# [WHAT THE TASK REQUIRES]
Would you print all of the entries exactly, please, but without their pictures?

# [EXTRACTED RECORDS]
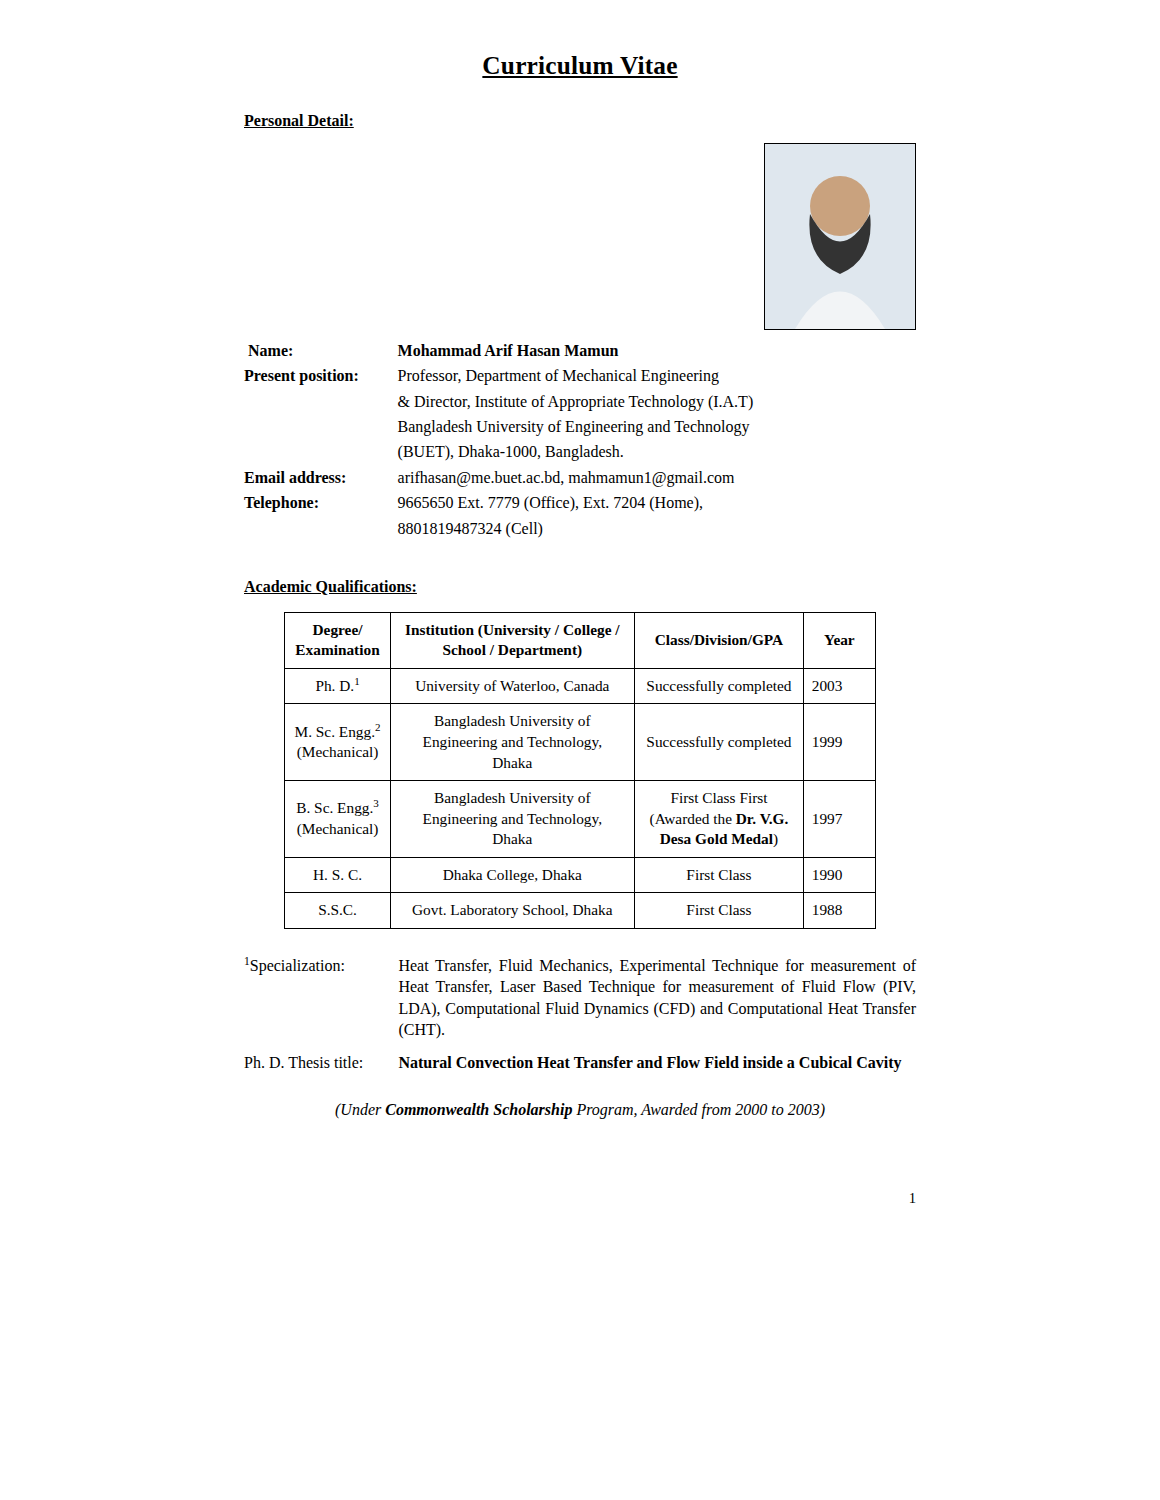Curriculum Vitae
Personal Detail:
| Name: | Mohammad Arif Hasan Mamun |
| Present position: | Professor, Department of Mechanical Engineering |
| | & Director, Institute of Appropriate Technology (I.A.T) |
| | Bangladesh University of Engineering and Technology |
| | (BUET), Dhaka-1000, Bangladesh. |
| Email address: | arifhasan@me.buet.ac.bd, mahmamun1@gmail.com |
| Telephone: | 9665650 Ext. 7779 (Office), Ext. 7204 (Home), |
| | 8801819487324 (Cell) |
Academic Qualifications:
| Degree/ Examination | Institution (University / College / School / Department) | Class/Division/GPA | Year |
| --- | --- | --- | --- |
| Ph. D. 1 | University of Waterloo, Canada | Successfully completed | 2003 |
| M. Sc. Engg. 2 (Mechanical) | Bangladesh University of Engineering and Technology, Dhaka | Successfully completed | 1999 |
| B. Sc. Engg. 3 (Mechanical) | Bangladesh University of Engineering and Technology, Dhaka | First Class First (Awarded the Dr. V.G. Desa Gold Medal ) | 1997 |
| H. S. C. | Dhaka College, Dhaka | First Class | 1990 |
| S.S.C. | Govt. Laboratory School, Dhaka | First Class | 1988 |
| 1 Specialization: | Heat Transfer, Fluid Mechanics, Experimental Technique for measurement of Heat Transfer, Laser Based Technique for measurement of Fluid Flow (PIV, LDA), Computational Fluid Dynamics (CFD) and Computational Heat Transfer (CHT). |
| Ph. D. Thesis title: | Natural Convection Heat Transfer and Flow Field inside a Cubical Cavity |
(Under Commonwealth Scholarship Program, Awarded from 2000 to 2003)
1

# [RESPONSE TO THIS TASK]
Curriculum Vitae
Personal Detail:
| Name: | Mohammad Arif Hasan Mamun |
| Present position: | Professor, Department of Mechanical Engineering |
| | & Director, Institute of Appropriate Technology (I.A.T) |
| | Bangladesh University of Engineering and Technology |
| | (BUET), Dhaka-1000, Bangladesh. |
| Email address: | arifhasan@me.buet.ac.bd, mahmamun1@gmail.com |
| Telephone: | 9665650 Ext. 7779 (Office), Ext. 7204 (Home), |
| | 8801819487324 (Cell) |
Academic Qualifications:
| Degree/ Examination | Institution (University / College / School / Department) | Class/Division/GPA | Year |
| --- | --- | --- | --- |
| Ph. D. 1 | University of Waterloo, Canada | Successfully completed | 2003 |
| M. Sc. Engg. 2 (Mechanical) | Bangladesh University of Engineering and Technology, Dhaka | Successfully completed | 1999 |
| B. Sc. Engg. 3 (Mechanical) | Bangladesh University of Engineering and Technology, Dhaka | First Class First (Awarded the Dr. V.G. Desa Gold Medal ) | 1997 |
| H. S. C. | Dhaka College, Dhaka | First Class | 1990 |
| S.S.C. | Govt. Laboratory School, Dhaka | First Class | 1988 |
| 1 Specialization: | Heat Transfer, Fluid Mechanics, Experimental Technique for measurement of Heat Transfer, Laser Based Technique for measurement of Fluid Flow (PIV, LDA), Computational Fluid Dynamics (CFD) and Computational Heat Transfer (CHT). |
| Ph. D. Thesis title: | Natural Convection Heat Transfer and Flow Field inside a Cubical Cavity |
(Under Commonwealth Scholarship Program, Awarded from 2000 to 2003)
1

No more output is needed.